La visión de un vídeo realmente emocionante, conmovedor, filmado en las selvas de Guinea por científicos del Instituto Max Planck de antropología Evolutiva --Leipzig, Alemania--, en el que unos chimpancés se servían, paciente y diestramente de largas pértigas para pescar en el fondo de una charca algas de la especie Spirogyra, que para ellos son suculentas, me ha hecho caerme del caballo, abrir los ojos a la realidad ya conocida pero negligida, de lo cerca que están de nosotros algunos animales --algo que saben todos los que tienen perros o gatos como mascotas--. Nuestras emociones apenas se distinguen de las de un simio, sostiene el primatólogo Frans de Waal (El mono que llevamos dentro, La edad de la empatía, Tusquets Editores).

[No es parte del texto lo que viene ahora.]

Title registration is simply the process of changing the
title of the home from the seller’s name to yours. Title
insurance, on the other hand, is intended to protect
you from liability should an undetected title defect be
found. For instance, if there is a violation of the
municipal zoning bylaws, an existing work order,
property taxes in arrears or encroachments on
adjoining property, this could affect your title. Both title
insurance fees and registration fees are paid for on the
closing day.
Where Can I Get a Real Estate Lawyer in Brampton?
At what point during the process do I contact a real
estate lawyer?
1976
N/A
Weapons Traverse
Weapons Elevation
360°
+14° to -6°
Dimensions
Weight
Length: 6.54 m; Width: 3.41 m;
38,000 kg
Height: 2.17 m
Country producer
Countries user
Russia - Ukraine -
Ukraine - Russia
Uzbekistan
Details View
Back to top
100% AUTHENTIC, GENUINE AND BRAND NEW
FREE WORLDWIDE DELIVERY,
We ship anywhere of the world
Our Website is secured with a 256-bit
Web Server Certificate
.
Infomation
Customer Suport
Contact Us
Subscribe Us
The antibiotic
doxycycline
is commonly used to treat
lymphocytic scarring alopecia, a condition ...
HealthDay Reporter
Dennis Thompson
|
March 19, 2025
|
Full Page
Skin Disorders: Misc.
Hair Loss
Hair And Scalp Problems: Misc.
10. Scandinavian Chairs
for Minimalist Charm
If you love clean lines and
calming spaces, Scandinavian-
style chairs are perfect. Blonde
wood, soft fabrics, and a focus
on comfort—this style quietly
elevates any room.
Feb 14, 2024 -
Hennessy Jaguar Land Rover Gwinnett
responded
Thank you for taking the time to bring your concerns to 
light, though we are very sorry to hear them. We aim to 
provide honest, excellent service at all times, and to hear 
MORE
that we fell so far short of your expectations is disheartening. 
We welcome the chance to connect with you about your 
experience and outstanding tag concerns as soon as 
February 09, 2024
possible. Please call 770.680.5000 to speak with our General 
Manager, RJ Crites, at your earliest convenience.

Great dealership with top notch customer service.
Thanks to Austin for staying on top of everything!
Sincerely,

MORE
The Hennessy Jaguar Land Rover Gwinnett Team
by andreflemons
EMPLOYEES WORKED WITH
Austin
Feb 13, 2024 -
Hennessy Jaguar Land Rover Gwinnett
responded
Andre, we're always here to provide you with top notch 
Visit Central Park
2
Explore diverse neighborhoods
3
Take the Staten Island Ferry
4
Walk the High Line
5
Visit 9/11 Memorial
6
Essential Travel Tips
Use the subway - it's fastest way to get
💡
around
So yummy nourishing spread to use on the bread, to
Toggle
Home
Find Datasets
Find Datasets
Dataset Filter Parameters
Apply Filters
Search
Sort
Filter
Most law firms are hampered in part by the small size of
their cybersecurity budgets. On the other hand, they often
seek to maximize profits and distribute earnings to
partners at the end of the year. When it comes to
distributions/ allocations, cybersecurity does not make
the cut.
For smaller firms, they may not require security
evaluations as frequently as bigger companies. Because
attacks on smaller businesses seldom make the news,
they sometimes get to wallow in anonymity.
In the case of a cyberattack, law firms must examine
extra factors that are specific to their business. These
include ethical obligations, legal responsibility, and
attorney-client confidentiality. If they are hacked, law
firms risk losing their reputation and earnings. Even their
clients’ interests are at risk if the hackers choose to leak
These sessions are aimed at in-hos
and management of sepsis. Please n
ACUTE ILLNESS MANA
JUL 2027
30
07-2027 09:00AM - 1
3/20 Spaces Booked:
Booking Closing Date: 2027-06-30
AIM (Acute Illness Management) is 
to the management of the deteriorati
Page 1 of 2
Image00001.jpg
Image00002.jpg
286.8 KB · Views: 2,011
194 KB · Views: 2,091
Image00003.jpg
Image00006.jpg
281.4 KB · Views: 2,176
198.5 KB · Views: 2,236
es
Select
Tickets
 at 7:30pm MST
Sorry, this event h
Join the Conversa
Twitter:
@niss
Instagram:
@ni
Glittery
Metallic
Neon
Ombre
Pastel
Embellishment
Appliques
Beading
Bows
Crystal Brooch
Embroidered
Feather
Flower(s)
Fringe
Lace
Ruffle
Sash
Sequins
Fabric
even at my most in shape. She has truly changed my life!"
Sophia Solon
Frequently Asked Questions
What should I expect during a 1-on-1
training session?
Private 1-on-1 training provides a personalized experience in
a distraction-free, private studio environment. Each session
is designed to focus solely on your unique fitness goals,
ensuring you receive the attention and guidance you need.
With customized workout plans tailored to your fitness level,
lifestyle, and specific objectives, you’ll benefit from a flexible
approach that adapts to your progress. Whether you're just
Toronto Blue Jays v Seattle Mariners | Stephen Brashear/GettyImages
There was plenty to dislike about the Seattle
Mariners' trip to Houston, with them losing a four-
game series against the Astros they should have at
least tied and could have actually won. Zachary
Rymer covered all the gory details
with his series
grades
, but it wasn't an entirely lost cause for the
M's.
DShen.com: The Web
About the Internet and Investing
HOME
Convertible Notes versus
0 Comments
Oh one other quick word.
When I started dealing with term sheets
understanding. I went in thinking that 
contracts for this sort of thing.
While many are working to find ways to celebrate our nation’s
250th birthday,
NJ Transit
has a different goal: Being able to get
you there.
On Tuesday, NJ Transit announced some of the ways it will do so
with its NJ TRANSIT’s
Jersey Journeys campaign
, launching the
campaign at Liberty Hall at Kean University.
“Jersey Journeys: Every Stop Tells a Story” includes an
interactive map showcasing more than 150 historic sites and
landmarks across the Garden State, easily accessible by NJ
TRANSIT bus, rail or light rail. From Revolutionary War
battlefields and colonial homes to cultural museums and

Y he llegado a la conclusión de que es nuestra tarea y nuestra responsabilidad ayudarles, ayudar a esos primates, no sólo ya a la supervivencia y al disfrute de una vida digna, como sostienen los activistas de Nonhuman Rights Project (Plataforma por los derechos de los no humanos) que litigan continuamente en los tribunales contra el maltrato animal, o el grupo de profesores universitarios que el pasado 21 de febrero lanzó el manifiesto en defensa de los derechos fundamentales de Tommy y Kiko, dos chimpancés que llevan muy mala vida; sino ayudarles a dar el salto, el pequeño salto para salvar la distancia que les separa de estar en posesión de una inteligencia un poquito más sofisticada, que les permitiría incorporarse a la humanidad aunque sea, en los primeros siglos, o en los primeros milenios, en calidad de algo así como hermanos tontos, o un poco retrasados mentales pero progresando adecuadamente, hasta alcanzarnos. Y sus denodados y prolongados esfuerzos generación a generación, siglo a siglo, milenio a milenio, para alcanzarnos, para comprendernos, nos romperá el corazón...

Nuestra responsabilidad es ayudar a los chimpancés a dar el salto de inteligencia que les permita incorporarse a la humanidad

De mis lecturas juveniles de Desmond Morris (El mono desnudo) recuerdo que los hitos de la evolución del hombre han sido, en primer lugar alcanzar la posición erguida liberando así las manos para que asieran y luego compusieran herramientas --como esas pértigas que usaban los chimpancés de Guinea-- y, en segundo y fundamental lugar, el desarrollo de un lenguaje crecientemente complejo, que ha sido posible merced a la especial, afortunada disposición de cartílagos y músculos en la laringe, cuya ductilidad nos permite emitir una amplia gama de sonidos (Frans de Waal también subraya que los simios tienen, como nosotros, moralidad, sentido de la reciprocidad, empatía y respeto a las reglas de la comunidad, y que el hecho fundamental que nos separa de ellos es el lenguaje).

Si los chimpancés no disponen de nuestra afortunada laringe, acaso puedan expresarse en un lenguaje sustitutivo, no verbal, que también les dé acceso a la complejidad de las ideas abstractas. Y, a lo mejor, siguiendo esa senda nos alcancen y nos den la mano.

Si la vida en la Tierra fuese a durar un poquito de tiempo más, digamos hasta el año 25.000 o el año 50.000, valdría la pena que nosotros --o sea: usted, lector, y yo-- durásemos también hasta entonces, para que pudiésemos observar, en ciudades futuras liberadas del CO2 y del ruido de los motores de explosión, las paradojas y las gracias de la convivencia entre nuestros descendientes --lampiños desde la cabeza a los pies-- y esos seres peludos, feos, grotescos como caricaturas, de ojos oscuros y relucientes, hundidos bajo el pronunciado arco superciliar, ojos en cuyo húmedo brillo parece reflejarse toda la tristeza del mundo, la herencia de una abisal sabiduría del dolor.